When considering whether an employee’s misconduct justifies their dismissal, context is everything. An Employment Tribunal (ET) made that point in the case of a warehouse operative who responded angrily on social media after she was laid off at the start of the COVID-19 pandemic.
The woman and some of her colleagues were laid off, without pay, shortly before the first lockdown came into force. They formed a closed Facebook Messenger group on which disparaging comments were made about the company and members of its management team. She was later placed on furlough and, on her return to work, faced disciplinary proceedings. She was accused of bringing the company into disrepute and was ultimately dismissed.
Ruling on her unfair dismissal claim, the ET noted that some of her comments were profane and intemperate and that a potentially fair reason for dismissal existed. The manager who made the dismissal decision genuinely believed that her social media activity amounted to misconduct. Given the onset of the pandemic, the employer may have had little choice but to lay off staff.

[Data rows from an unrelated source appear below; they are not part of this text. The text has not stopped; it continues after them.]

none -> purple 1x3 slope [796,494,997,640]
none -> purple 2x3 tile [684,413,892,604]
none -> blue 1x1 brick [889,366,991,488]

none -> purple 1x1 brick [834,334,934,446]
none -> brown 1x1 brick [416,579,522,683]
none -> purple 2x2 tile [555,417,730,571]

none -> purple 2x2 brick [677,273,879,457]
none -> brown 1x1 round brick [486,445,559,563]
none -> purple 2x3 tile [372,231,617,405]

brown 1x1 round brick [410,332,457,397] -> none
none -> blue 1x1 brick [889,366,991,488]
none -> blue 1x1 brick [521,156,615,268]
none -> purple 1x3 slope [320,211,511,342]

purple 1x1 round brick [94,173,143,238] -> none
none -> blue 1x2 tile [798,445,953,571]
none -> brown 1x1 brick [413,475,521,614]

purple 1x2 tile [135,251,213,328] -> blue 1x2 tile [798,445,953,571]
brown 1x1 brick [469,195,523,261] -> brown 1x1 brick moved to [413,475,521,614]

In upholding her complaint, however, the ET noted that she was a relatively long-serving employee with an otherwise exemplary disciplinary record. She had not previously displayed attitude problems and her comments were made in a closed group, outside working hours. She had no forewarning that they would be disclosed to her employer or viewed as constituting misconduct.
When viewed in the context of the pandemic and the unheralded decision to lay her off, her comments amounted to little more than venting, or a workplace moan against management, at an emotional and stressful time for all concerned. The ET also identified procedural flaws in the investigation and disciplinary process. The amount of her compensation – which would be reduced by 10 per cent to take account of her own contributory fault – would be assessed at a further hearing, if not agreed.